17 de diciembre: Oh Sapientia

Oh Sabiduría, que saliste de la boca del Altísimo, extendiéndote desde un confín hasta el otro, disponiendo todas las cosas con firmeza y suavidad: Ven a enseñarnos el camino de la prudencia.

Con este título “Sabiduría que saliste de la boca del Altísimo” (Eclesiástico 24,3) el autor de esta primera antífona identifica a Cristo con la Sabiduría de Eclesiástico 24,3. El texto continúa indicando que la Sabiduría también estaba en la nube que guiaba a Israel en el desierto (Eclo 24,4) y un poco más adelante la misma Sabiduría cuenta cómo el Creador le dio una orden de habitar en Israel (v.8).
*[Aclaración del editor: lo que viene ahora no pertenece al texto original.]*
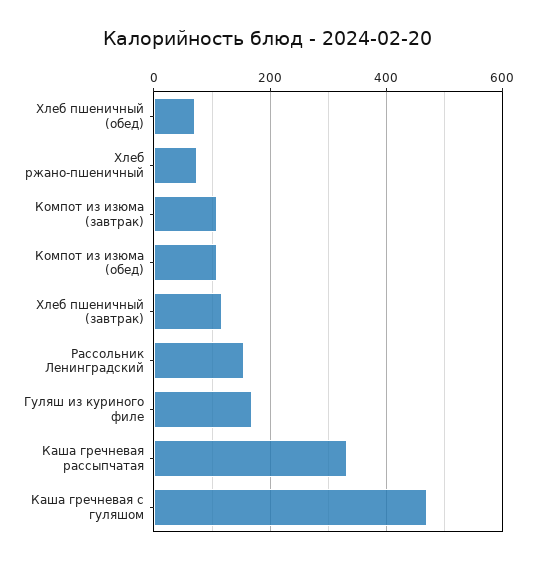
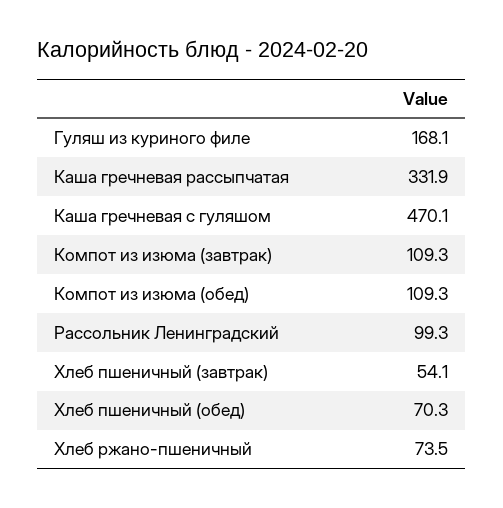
Хлеб пшеничный (завтрак): 120 -> 54.1
Рассольник Ленинградский: 160 -> 99.3

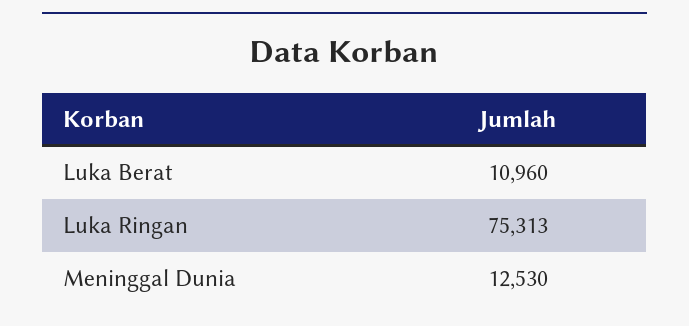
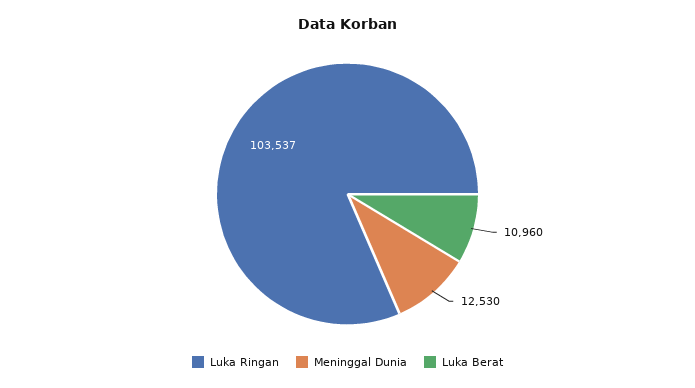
Luka Ringan: 75313 -> 103537

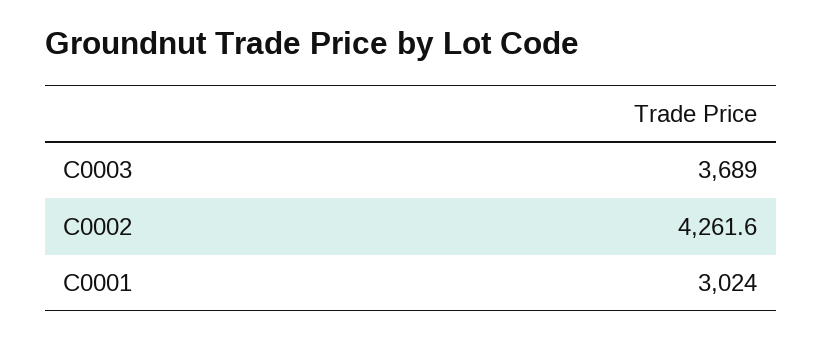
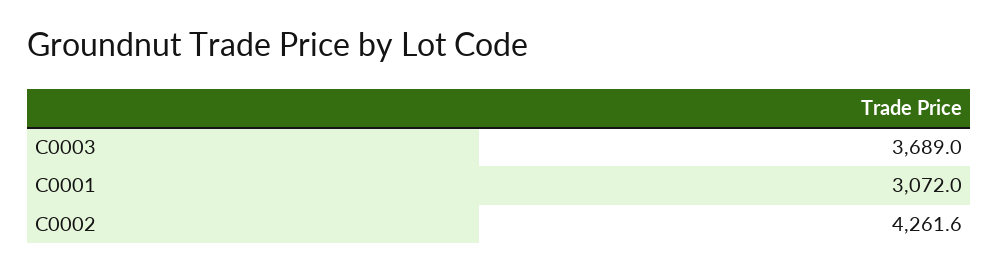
C0001: 3024 -> 3072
Hay un movimiento descendente de la Sabiduría: baja de lo alto hacia lo bajo, viene del cielo a la tierra y está cada vez más cercana a su pueblo.

Jesús cumple la misma función que la Sabiduría del Antiguo Testamento. Él, que estaba junto a Dios y que hizo todas las cosas (Juan 1,3) desciende del cielo y pone su morada entre nosotros (“La Palabra se hizo carne y puso su morada entre nosotros” Juan 1,14). Jesús desciende del cielo para estar cerca de los hombres y enseñarnos la prudencia.

En esta antífona reconocemos que detrás de los designios misteriosos de Dios está su gran sabiduría y amor. Él abarca todos los tiempos y lugares y “combina, según los momentos y las circunstancias, el rigor con la dulzura, mostrando firmeza de Maestro y afecto de Padre” (cfr. Regla de San Benito 2,24).